Anglo-Australian mining and metals firm Rio Tinto knows what it takes to stay relevant in a changing world. And on 5 June, Chief Executive Jean-Sebastien Jacques spoke on the topic at a joint-chamber event hosted by the British Chamber of Commerce in Japan and the Australian and New Zealand Chamber of Commerce in Japan at the Roppongi Hills Club.
During his presentation—entitled Disruption, Expectation and Complexity: The 21st-Century Business Imperative—Jacques shared with the more than 100 attendees his views on how industries must respond to complex and constantly changing realities.
According to Jacques, four themes define the era of complexity:
- Growing geopolitical tensions
- Changing economic development
- Technological disruptions
- Higher societal expectations
Acknowledging geopolitical uncertainties—particularly in the realm of trade—Jacques said: “The first [theme] is the rise of powerful global forces which are impacting geopolitics and trade. Geopolitics have become more complex, and we have seen a breakdown of political consensus in several major economies”.
He noted that Japan, Rio Tinto’s third-largest market, is an exception to geopolitical tensions. As one of the largest suppliers of raw materials to the country, the firm established a corporate office here in 1966 and has since fostered an indestructible relationship. Today, Japanese firms are joint-venture and technology partners in various Rio Tinto projects around the globe, including AutoHaulTM, the world’s first automated heavy-haul long-distance rail network, which has been deployed in the Pilbara region of Western Australia.
In addition to geopolitical tensions, he stressed the negative consequences of political shifts. “The rise of protectionism is threatening global trade,” he said. “Globalisation has led to many major companies relying solely on complex supply chains, which means that products often cross borders many times before the finished item is ready for sale”.
The second theme, according to Jacques, is that global growth will remain biased towards emerging markets as economic power shifts from West to East. Experts predict that by 2030 China will become the world’s largest economy, followed by India. In the face of this anticipated growth, Japan is expected to drop from being the world’s third-largest economy to being the ninth. Jacques, however, remains optimistic about Japan’s ability to take advantage of opportunities.
“There is absolutely no doubt that Japan is well placed to capitalise on this shift,” Jacques said. He then praised Japan’s leadership for initiating free trade and bringing the 11-nation Comprehensive and Progressive Agreement for Trans-Pacific Partnership (TPP11) to fruition despite the US having abandoned the original plan.
“Technology, in all its forms, will play an ever-greater role in both enabling and disrupting industries,” said Jacques. As Japan pioneers Society 5.0—a super-smart society—the importance of technology will remain high. In particular, he suggested that Japan leverage technology to address the drop in labour productivity and shortage of skills that come with an ageing workforce.

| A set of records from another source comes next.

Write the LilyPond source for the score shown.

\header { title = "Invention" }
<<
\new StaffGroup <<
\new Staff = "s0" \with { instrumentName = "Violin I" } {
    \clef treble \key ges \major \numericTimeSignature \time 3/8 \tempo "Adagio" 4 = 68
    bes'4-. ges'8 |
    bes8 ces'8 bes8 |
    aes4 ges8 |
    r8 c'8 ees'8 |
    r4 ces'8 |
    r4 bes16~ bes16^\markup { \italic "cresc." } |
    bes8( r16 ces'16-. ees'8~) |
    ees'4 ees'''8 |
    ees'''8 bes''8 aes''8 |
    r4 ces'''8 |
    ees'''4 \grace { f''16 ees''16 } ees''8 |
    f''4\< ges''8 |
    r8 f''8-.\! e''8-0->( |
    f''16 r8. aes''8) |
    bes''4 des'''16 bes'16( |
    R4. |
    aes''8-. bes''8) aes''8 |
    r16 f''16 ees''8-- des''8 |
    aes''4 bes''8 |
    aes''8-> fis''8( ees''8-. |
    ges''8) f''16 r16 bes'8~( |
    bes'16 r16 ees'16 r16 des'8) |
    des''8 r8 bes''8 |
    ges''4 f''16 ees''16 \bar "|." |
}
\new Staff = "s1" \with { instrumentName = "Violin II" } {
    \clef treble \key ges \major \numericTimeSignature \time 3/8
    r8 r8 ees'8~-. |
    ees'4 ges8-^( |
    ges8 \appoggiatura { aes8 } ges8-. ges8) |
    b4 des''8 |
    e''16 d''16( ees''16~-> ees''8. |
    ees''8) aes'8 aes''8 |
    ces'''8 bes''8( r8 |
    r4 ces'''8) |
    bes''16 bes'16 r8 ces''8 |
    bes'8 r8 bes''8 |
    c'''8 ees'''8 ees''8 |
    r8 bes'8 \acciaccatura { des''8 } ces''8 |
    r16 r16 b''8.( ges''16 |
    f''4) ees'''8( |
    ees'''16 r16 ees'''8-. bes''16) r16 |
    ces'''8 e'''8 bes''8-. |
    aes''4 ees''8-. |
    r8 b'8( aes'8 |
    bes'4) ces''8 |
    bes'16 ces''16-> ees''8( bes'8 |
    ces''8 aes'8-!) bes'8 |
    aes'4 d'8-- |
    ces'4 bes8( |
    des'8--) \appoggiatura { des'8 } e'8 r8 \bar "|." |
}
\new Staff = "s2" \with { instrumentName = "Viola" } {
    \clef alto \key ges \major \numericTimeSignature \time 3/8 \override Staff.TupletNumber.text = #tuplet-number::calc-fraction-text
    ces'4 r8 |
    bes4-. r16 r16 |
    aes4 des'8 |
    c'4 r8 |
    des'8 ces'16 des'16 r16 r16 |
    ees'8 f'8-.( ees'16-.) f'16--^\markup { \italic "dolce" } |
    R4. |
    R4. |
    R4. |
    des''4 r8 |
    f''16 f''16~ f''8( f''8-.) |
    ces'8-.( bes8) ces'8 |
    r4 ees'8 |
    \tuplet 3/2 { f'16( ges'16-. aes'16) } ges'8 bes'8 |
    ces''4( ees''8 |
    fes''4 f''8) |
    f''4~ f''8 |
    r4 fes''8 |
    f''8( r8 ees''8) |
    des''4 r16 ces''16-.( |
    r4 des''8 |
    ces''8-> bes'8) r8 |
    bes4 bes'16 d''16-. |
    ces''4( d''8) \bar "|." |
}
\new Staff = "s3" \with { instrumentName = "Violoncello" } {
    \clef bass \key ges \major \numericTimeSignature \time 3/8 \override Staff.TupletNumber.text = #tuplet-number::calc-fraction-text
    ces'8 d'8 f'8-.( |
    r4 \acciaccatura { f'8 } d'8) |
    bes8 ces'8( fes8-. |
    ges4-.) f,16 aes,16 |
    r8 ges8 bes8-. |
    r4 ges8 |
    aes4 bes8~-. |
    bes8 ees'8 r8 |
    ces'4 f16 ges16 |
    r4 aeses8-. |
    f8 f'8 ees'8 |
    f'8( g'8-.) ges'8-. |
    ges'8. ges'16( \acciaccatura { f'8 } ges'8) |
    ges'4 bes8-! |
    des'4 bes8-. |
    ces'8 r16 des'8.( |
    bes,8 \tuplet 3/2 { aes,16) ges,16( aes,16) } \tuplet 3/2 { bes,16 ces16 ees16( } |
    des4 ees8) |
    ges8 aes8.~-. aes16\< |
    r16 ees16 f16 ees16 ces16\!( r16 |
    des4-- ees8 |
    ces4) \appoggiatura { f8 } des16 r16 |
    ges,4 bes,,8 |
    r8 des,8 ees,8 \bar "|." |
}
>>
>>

He also suggested that businesses practice internal disruptive innovation to stay relevant and competitive. Though not all leaders who make bold decisions will be successful, it is important to embrace change. “Leaders must take bold decisions to embrace change and learn to disrupt themselves while not distracting their cash-generating core business”.
And, in the disruptive mindset, Rio Tinto began building its first “smart mine”, Koodaideri, in the Pilbara region. Once completed, Koodaideri will have autonomous trucks and drills, as well as data analytics capabilities. It will also have a digital twin—a virtual simulator of the mining operations. Koodaideri is expected to deliver its first iron ore in late 2021.
This year, Rio Tinto published its first report on climate change, using as a framework recommendations by the G20’s Task Force on Climate-related Financial Disclosures. In doing so, Rio Tinto established four key ways the company intends to transition to a low-carbon future:
- Supply essential metals and minerals
- Reduce its carbon footprint
- Identify and assess physical risk exposures
- Partner and advocate policies that advance climate goals
In highlighting the importance of a low-carbon future, Jacques said: “The environment and climate change are top of the agenda. The next generation of employees want to work for companies with purpose”.
After almost 150 years of pioneering exploration, expansion, diversification and innovation, Rio Tinto has become one of the world’s largest producers of essential materials and a major force driving human progress.
In addition to the four themes, Jacques addressed how to capitalise on opportunities:
- Embrace complexity
- Partner in different ways
- Connect with society
While the presentation was largely about tackling the key components of excelling during the age of complexity, the main takeaway was the willingness to partner. “I believe success in this new era will require a type of leadership. One that embraces complexity and partnership in all its forms”.